With the House and Senate now fully engaged in the health care debate, other big-ticket items have fallen by the wayside, which will force lawmakers to cut last-minute deals to keep the government operating and key programs afloat.
The end of September marks a critical moment in this year’s legislative calendar. In addition to being the end of the fiscal year, both the highway and Federal Aviation Administration authorization bills need to either be extended or reauthorized by Oct. 1.
Other policy issues — including the annual debt ceiling — are also on the back burner at this point, while climate change legislation, immigration reform and financial regulatory reform are likely to be formally declared dead for the year by month’s end.
Republicans and Democrats alike said that the intense focus on health care and the fact that it has dragged out for months has hurt Congress’ ability to hammer out agreements on virtually every other major piece of legislation.
“It sure has— made things more difficult, Senate Environment and Public Works ranking member James Inhofe (R-Okla.) said Wednesday. Inhofe and Chairman Barbara Boxer (D-Calif.) are in charge of dealing with the multibillion-dollar highway bill, which is set to expire Sept. 30.
House Transportation and Infrastructure Chairman James Oberstar (D-Minn.) has been pushing for a short-term extension of the highway bill in order to keep pressure on his fellow lawmakers to pass a bill next year.
But Inhofe, Boxer and the White House have rejected that idea, calling instead for an 18-month extension of current law. According to lawmakers close to the discussions, those players believe they can’t move the measure any sooner since health care reform is dominating the debate this year and an election year is around the corner.
Despite the delays, Inhofe on Wednesday said he is confident an 18-month extension will ultimately be adopted, noting that Senate Majority Leader Harry Reid (D-Nev.) is on board.
“Sen. Reid has agreed to do this. … I think he’s committed, and it’s going to get done,— Inhofe said.
Republican and Democratic aides said a similar long-term extension on the FAA authorization bill is also expected.
A senior Democratic leadership aide said Wednesday that Democratic leaders have only now begun preliminary discussions of what this year’s continuing resolution — to keep the government operating beyond Oct. 1 — will look like.
Although Reid and top appropriators are expected to move a one-month CR during the last days of September, no decisions have been made.

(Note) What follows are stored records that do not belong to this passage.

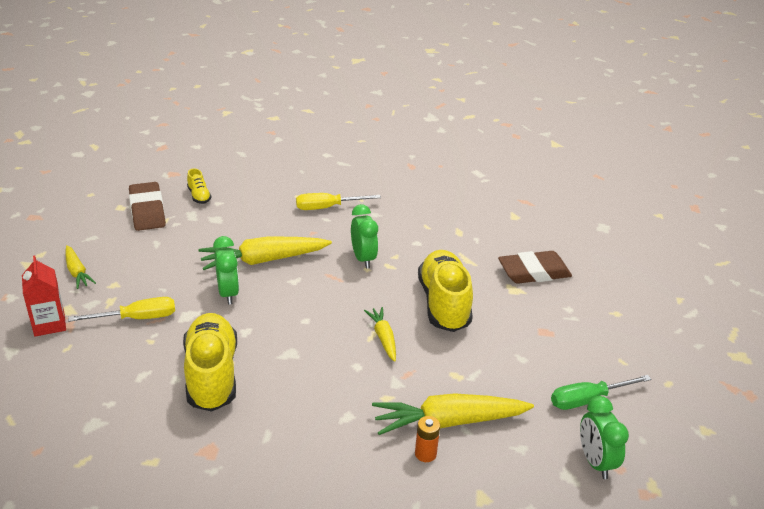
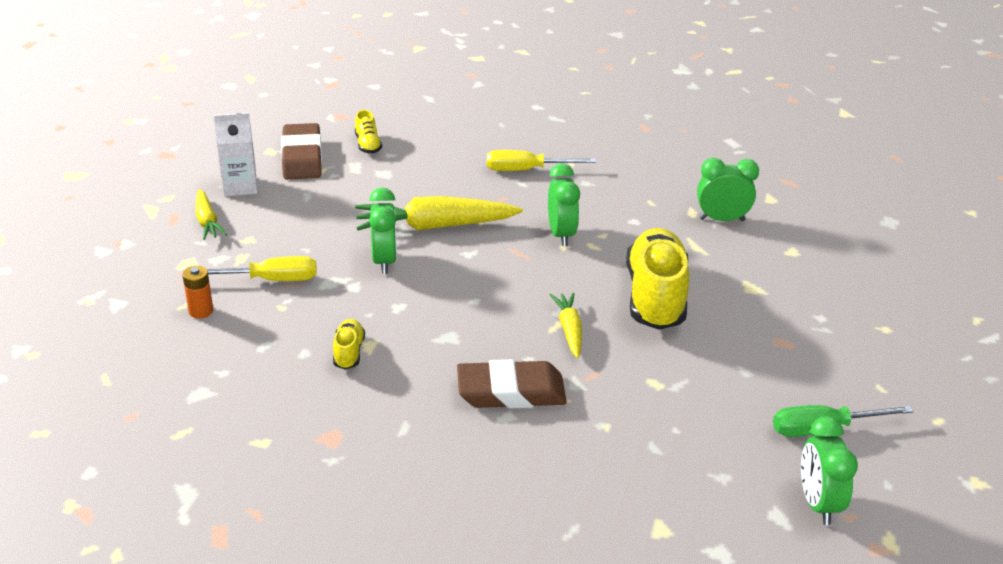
camera: 10 degrees right, 0 degrees up
red carton [22,255,66,337] -> none
yellow shoe [183,313,237,412] -> yellow shoe [333,319,365,370], size x0.44
yellow carrot [372,393,534,435] -> none
orange battery [415,416,440,462] -> orange battery moved to [182,266,213,319]
brown eraser [498,251,572,284] -> brown eraser moved to [457,359,567,408]
none -> white carton [214,112,258,197]
none -> green clock [697,158,759,221]

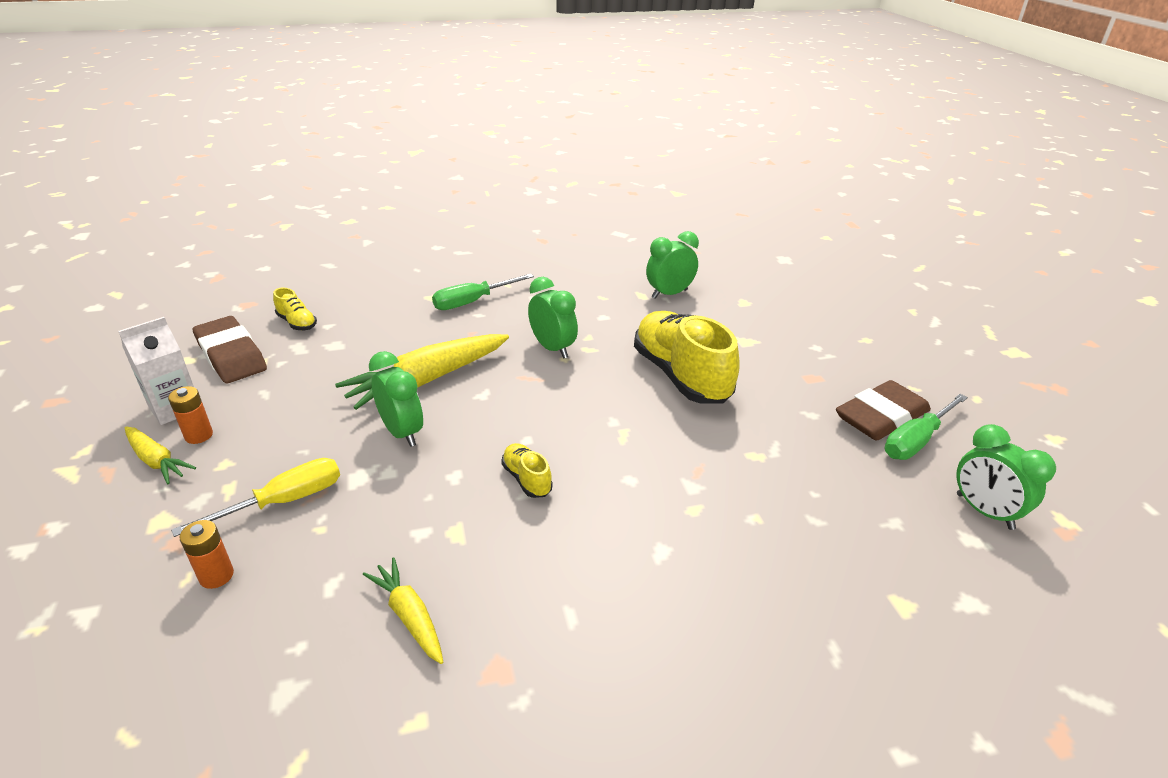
camera: 30 degrees left, 0 degrees up
yellow shoe [333,319,365,370] -> yellow shoe moved to [501,443,553,498]
brown eraser [457,359,567,408] -> brown eraser moved to [836,380,931,441]
yellow screwdriver [487,150,596,171] -> green screwdriver [432,274,534,310]
yellow carrot [550,293,582,358] -> yellow carrot moved to [363,558,443,664]
none -> orange battery [168,386,213,444]

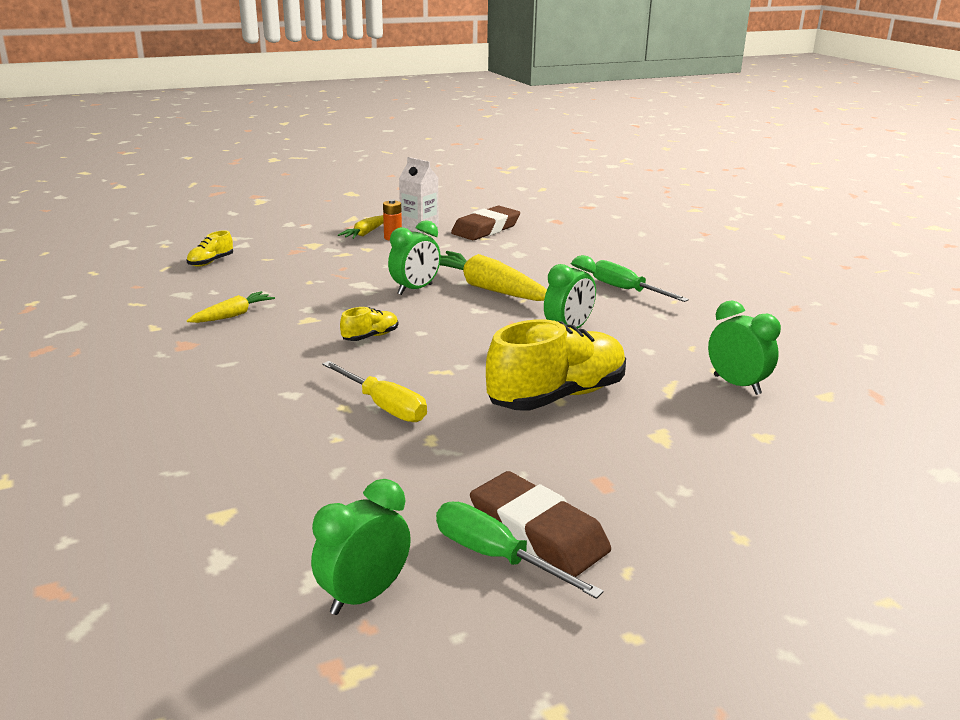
camera: 80 degrees right, 10 degrees down
yellow screwdriver [171,458,340,537] -> yellow screwdriver moved to [322,361,427,422]
orange battery [180,520,234,589] -> none
yellow shoe [273,287,317,330] -> yellow shoe moved to [187,230,233,267]

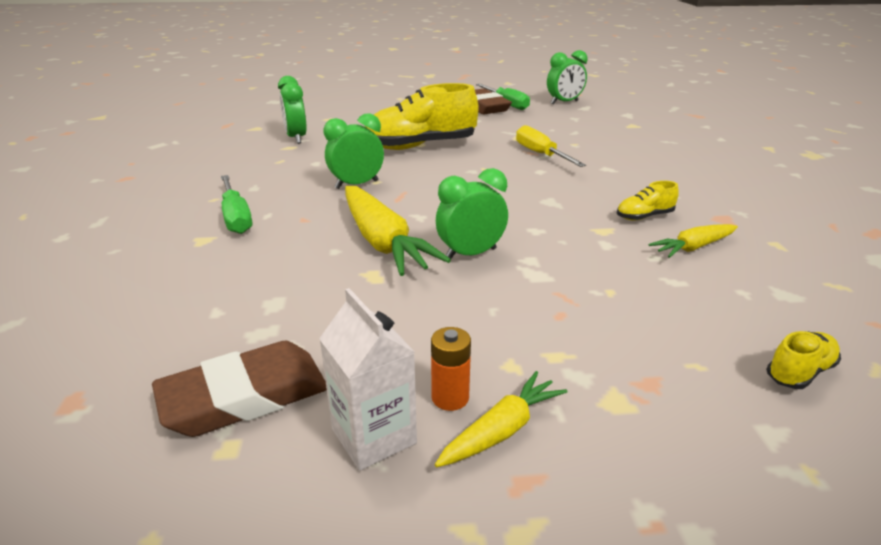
camera: 160 degrees left, 5 degrees up
yellow shoe [340,307,398,341] -> yellow shoe moved to [617,181,679,220]

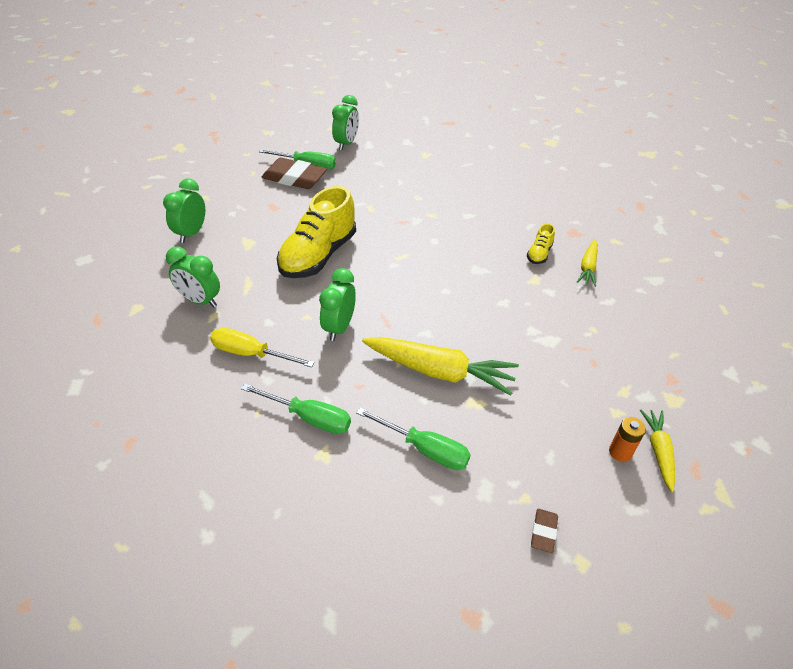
camera: 45 degrees left, 15 degrees up
brown eraser [152,341,327,437] -> brown eraser [531,509,558,553], size x0.46
white carton [319,288,417,471] -> none
green clock [436,168,508,259] -> green clock moved to [163,179,205,243]
yellow screwdriver [516,125,586,167] -> yellow screwdriver moved to [210,328,315,367]
yellow shoe [766,331,841,389] -> none
none -> green screwdriver [356,408,471,470]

Yet to be resolved is how leaders in both chambers will deal long-term with the outstanding appropriations bills. The Senate is expected to stay in session until Christmas, meaning leadership will need to decide in the coming weeks and months whether to continue passing CRs or package the spending measures into an omnibus bill. Most expect leadership to rely on short-term CRs until the end of the year, when Democrats will have to decide how to pass funding for the rest of the fiscal year.
At the same time, lawmakers are facing a looming problem with the debt ceiling, which is expected to be reached next month. The Treasury Department is taking steps to avoid hitting the $12.1 trillion cap, including by shuttering the Supplementary Financing Program set up to help rescue the financial industry. But even if Treasury is able to temporarily avoid the ceiling, lawmakers this fall will likely have to find a way to make further cuts to spending or raise the cap, which would result in a major political fight.
Although Treasury and the House and Senate committees of jurisdiction have been working on the issue, it has largely gone unnoticed by most lawmakers, thanks in large part to the health care fight.